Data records

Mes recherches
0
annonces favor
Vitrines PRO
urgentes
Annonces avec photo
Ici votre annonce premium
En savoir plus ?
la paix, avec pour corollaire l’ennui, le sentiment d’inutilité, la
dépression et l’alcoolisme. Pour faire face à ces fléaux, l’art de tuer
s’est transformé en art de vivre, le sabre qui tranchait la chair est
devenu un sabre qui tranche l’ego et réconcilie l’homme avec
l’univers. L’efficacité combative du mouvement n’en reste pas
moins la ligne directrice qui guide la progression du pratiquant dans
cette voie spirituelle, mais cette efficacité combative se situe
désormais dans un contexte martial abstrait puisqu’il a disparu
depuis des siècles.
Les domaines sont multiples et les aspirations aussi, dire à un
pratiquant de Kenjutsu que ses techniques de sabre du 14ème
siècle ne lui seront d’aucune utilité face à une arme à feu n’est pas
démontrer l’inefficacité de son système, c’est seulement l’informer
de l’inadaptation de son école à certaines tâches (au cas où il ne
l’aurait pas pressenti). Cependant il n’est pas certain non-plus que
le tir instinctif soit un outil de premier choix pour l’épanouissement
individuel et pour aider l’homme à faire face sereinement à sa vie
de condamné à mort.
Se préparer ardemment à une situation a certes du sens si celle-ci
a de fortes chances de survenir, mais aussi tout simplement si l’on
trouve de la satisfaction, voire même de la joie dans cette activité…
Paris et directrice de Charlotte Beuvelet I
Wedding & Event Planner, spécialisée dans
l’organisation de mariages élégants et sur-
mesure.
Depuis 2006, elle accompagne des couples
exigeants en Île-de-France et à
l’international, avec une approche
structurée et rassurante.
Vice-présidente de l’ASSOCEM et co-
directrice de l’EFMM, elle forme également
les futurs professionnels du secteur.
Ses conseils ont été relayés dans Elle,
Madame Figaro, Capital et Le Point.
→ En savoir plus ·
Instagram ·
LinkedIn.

Aim of the exercise:
Nothing in the records may be left out; reproduce them exactly.

Exercise result:
Mes recherches
0
annonces favor
Vitrines PRO
urgentes
Annonces avec photo
Ici votre annonce premium
En savoir plus ?
la paix, avec pour corollaire l’ennui, le sentiment d’inutilité, la
dépression et l’alcoolisme. Pour faire face à ces fléaux, l’art de tuer
s’est transformé en art de vivre, le sabre qui tranchait la chair est
devenu un sabre qui tranche l’ego et réconcilie l’homme avec
l’univers. L’efficacité combative du mouvement n’en reste pas
moins la ligne directrice qui guide la progression du pratiquant dans
cette voie spirituelle, mais cette efficacité combative se situe
désormais dans un contexte martial abstrait puisqu’il a disparu
depuis des siècles.
Les domaines sont multiples et les aspirations aussi, dire à un
pratiquant de Kenjutsu que ses techniques de sabre du 14ème
siècle ne lui seront d’aucune utilité face à une arme à feu n’est pas
démontrer l’inefficacité de son système, c’est seulement l’informer
de l’inadaptation de son école à certaines tâches (au cas où il ne
l’aurait pas pressenti). Cependant il n’est pas certain non-plus que
le tir instinctif soit un outil de premier choix pour l’épanouissement
individuel et pour aider l’homme à faire face sereinement à sa vie
de condamné à mort.
Se préparer ardemment à une situation a certes du sens si celle-ci
a de fortes chances de survenir, mais aussi tout simplement si l’on
trouve de la satisfaction, voire même de la joie dans cette activité…
Paris et directrice de Charlotte Beuvelet I
Wedding & Event Planner, spécialisée dans
l’organisation de mariages élégants et sur-
mesure.
Depuis 2006, elle accompagne des couples
exigeants en Île-de-France et à
l’international, avec une approche
structurée et rassurante.
Vice-présidente de l’ASSOCEM et co-
directrice de l’EFMM, elle forme également
les futurs professionnels du secteur.
Ses conseils ont été relayés dans Elle,
Madame Figaro, Capital et Le Point.
→ En savoir plus ·
Instagram ·
LinkedIn.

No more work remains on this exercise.